Page-level text extractions
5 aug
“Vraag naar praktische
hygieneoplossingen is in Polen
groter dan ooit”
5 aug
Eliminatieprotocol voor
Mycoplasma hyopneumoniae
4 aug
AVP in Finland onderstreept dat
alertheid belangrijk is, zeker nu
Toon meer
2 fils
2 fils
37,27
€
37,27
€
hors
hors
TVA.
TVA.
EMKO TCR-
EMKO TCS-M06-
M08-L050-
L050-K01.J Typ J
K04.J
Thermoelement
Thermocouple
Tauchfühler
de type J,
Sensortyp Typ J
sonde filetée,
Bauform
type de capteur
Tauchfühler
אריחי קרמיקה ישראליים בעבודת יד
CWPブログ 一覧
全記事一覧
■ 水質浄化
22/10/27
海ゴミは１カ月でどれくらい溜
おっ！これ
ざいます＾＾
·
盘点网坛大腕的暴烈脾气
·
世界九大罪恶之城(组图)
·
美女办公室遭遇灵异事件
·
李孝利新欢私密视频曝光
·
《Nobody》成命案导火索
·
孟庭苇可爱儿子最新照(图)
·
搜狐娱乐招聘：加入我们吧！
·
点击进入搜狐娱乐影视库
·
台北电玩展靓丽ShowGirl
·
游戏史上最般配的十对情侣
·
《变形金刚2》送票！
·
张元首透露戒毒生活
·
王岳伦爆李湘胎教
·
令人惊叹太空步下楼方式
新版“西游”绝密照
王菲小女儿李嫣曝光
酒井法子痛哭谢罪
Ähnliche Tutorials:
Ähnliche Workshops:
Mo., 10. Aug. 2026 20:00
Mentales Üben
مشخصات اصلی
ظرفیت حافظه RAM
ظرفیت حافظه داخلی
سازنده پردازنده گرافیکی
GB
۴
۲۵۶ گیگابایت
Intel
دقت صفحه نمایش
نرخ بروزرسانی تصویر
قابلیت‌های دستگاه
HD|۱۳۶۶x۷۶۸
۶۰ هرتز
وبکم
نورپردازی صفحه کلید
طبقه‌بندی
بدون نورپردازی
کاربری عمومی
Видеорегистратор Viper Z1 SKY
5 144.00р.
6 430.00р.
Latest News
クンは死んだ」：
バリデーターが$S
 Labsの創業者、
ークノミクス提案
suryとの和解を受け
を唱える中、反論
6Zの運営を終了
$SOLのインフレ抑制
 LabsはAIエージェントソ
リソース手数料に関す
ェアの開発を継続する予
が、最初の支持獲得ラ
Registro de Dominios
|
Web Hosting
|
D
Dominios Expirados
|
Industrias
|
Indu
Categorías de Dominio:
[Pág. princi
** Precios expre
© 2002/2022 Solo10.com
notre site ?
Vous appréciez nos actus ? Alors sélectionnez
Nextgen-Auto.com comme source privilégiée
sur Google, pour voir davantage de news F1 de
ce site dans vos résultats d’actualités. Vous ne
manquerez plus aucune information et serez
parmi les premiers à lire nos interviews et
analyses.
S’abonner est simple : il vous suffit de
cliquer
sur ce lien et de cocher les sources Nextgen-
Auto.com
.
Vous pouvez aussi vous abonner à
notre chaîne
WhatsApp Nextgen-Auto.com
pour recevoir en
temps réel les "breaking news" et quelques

Work item
Identify every line in the records that contains the string "Ähnliche", treating uppercase and lowercase as different, and copy each such line.

Answer to this exercise
Ähnliche Tutorials:
Ähnliche Workshops:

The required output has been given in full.